Thursday, March 29, 2007

Rural input into land use

Management of natural resources has disproportionately fallen into the hands of experts (the civil servants and people within larger businesses) that have no direct connection with the land or the natural resources. The people making the decisions live in urban BC and are divorced from the natural world. They do not need to consider the implications to the communities in which the decisions they make play out.

Contrast this to someone that operates a small one town mill operation. They have defacto a social license with the community. Put glibly - “I can not screw up because everyone can find me and lynch me”. There is a stronger interest/incentive to keep the jobs going because the personal and social investment the small owner has in the town.

No where in the way civil servants make decisions is there a point at which anyone realistically raises “Oh don’t make the decision because you are going to have a negative impact on the small town”. Where is the social licence of the government to be allowed to extract the tax value from the land if they are nto considering the communities?

The engagement of the community in a meaningful manner in how the decisions are made in relation to natural resources is crucial to good land management. You have to get the people that have the real decision making power – forest industry and mining industry executives in downtown Vancouver and the civil servants to engage with the communities, they have to be in the small rural towns, they have to engage with the First Nations. There has to be a serious effort to get out of the board rooms and onto the land. Given our technology today, there is no earthly reason to base any of the resource companies in Vancouver (if you think capital markets are the reason, then you have to remember the money people are in Calgary now as part of that flight of big money and investors during the NDP era)

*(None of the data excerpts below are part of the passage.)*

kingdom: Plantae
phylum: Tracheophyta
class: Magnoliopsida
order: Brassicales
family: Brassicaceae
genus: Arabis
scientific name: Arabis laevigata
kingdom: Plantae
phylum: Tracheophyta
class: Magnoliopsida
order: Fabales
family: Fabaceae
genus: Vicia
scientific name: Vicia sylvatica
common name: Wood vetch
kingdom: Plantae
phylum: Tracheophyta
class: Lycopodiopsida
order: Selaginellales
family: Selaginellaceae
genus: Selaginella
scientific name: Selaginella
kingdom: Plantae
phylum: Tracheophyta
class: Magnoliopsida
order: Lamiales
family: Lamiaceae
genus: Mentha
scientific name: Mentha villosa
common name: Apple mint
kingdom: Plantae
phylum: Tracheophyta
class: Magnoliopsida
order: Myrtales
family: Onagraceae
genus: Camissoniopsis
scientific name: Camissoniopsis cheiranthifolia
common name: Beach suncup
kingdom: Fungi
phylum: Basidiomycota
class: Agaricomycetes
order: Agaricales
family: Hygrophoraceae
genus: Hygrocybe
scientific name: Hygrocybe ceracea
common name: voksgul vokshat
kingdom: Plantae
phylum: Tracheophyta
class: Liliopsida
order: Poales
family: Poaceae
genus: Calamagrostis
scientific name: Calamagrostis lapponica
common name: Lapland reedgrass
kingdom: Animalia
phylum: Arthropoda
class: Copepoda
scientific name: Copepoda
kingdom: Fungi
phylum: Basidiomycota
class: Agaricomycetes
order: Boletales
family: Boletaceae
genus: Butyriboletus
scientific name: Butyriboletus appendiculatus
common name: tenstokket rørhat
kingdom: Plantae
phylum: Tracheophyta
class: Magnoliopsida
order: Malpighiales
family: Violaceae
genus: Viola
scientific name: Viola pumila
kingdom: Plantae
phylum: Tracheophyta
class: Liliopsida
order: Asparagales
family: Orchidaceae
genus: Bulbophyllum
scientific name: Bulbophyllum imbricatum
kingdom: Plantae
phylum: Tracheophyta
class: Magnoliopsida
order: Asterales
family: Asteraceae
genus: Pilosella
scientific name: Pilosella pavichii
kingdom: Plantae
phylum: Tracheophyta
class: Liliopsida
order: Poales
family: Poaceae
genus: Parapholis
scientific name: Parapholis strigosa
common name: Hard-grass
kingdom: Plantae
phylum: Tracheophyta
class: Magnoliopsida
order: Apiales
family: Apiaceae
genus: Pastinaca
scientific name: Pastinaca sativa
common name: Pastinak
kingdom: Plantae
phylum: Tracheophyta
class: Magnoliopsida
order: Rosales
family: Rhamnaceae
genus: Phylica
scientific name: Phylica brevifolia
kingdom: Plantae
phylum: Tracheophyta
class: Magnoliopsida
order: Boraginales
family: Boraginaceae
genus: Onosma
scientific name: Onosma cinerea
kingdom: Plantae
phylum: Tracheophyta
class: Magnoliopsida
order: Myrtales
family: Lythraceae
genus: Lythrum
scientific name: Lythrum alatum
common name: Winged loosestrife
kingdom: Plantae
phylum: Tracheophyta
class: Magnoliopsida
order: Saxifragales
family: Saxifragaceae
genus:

There is no relevant reason for a company like Alcan not to be based out of Kitimat. In the case of Lillooet, there is no earthly reason why Ainsworth could not be based there instead of downtown Vancouver. There was a time when Ainsworth was much more closely connected to the interior. The company started in the 1950s with a couple of Ainsworth brother’s being gypo loggers in the Cariboo.

Most people see First Nations as having had significant input into land use decisions over the last years and yes it has improved, but it is not because industry or government wanted to do First Naitons any favours - it is because the First Nations have fought tooth and nail to get something - anything. This has meant going to the courts to get the decisions that give them the rights to make government pay attention.

Every small town across this province should be sending letters of thanks and letters to support to the First Nations leaders that have taken the risk and pushed the issue against all the government and corporate might. These decisions on consultation with First Nations will eventually apply to the rest of the rural residents of the province. The First Nations legal decisions set the stage for a new era in consultation for all rural residents.

Consultation is more than just letting people know what you are doing, it is process of getting your information out in manner that is understandable for those you are consulting with and then taking their comments and making use of them or justifying why you would not use them. It is an iterative process that promotes an interest based approach and not a positional one.

Unfortunately government has rarely had any interest in consultation because it operates from a positional basis and is not really willing to consider how to use input in a meaningful way. A classic line is "We have our statuary decision maker" or "We can not fetter the minister" and bullshit like that. Coming in from outside and saying "we have all the power" creates a feudal like relationship between all rural residents and the government. We have become feudal like serfs on our own land. The message is not a new one, it is one that the First Nations have been trying to tell people for 100 years. In the last few years rural communities are beginning to learn the harsh truth themselves.

The plight of First Nations is the same plight of rural communities – there is a common cause of disempowerment and disenfranchisement from any meaningful input into land use. We need to have the rural communities and First Nations go out and reclaim the land so as to ulitmately create a fundamentally respectful and two way process when it comes to land use.